→ **Task prompt**
Find how many lines in the listing below include the word "days". Give that number only.

→ **Records shown**
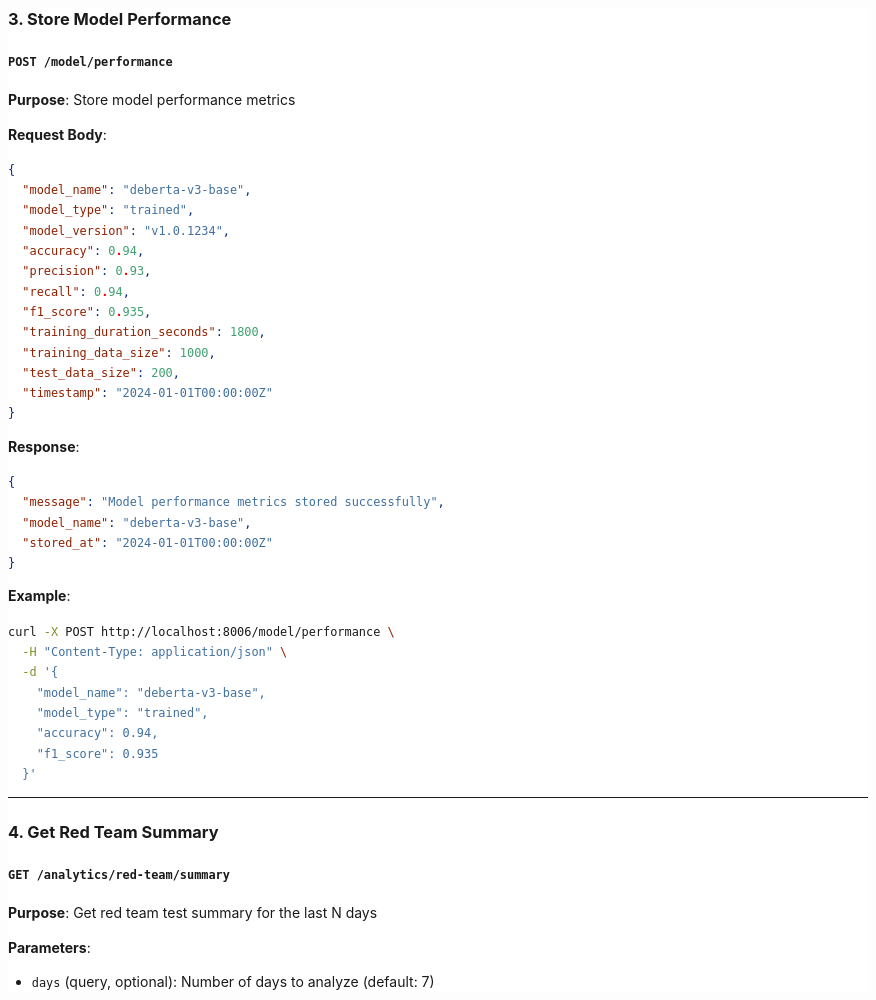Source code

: 
### 3. Store Model Performance

#### `POST /model/performance`

**Purpose**: Store model performance metrics

**Request Body**:
```json
{
  "model_name": "deberta-v3-base",
  "model_type": "trained",
  "model_version": "v1.0.1234",
  "accuracy": 0.94,
  "precision": 0.93,
  "recall": 0.94,
  "f1_score": 0.935,
  "training_duration_seconds": 1800,
  "training_data_size": 1000,
  "test_data_size": 200,
  "timestamp": "2024-01-01T00:00:00Z"
}
```

**Response**:
```json
{
  "message": "Model performance metrics stored successfully",
  "model_name": "deberta-v3-base",
  "stored_at": "2024-01-01T00:00:00Z"
}
```

**Example**:
```bash
curl -X POST http://localhost:8006/model/performance \
  -H "Content-Type: application/json" \
  -d '{
    "model_name": "deberta-v3-base",
    "model_type": "trained",
    "accuracy": 0.94,
    "f1_score": 0.935
  }'
```

---

### 4. Get Red Team Summary

#### `GET /analytics/red-team/summary`

**Purpose**: Get red team test summary for the last N days

**Parameters**:
- `days` (query, optional): Number of days to analyze (default: 7)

→ **Exercise solution**
2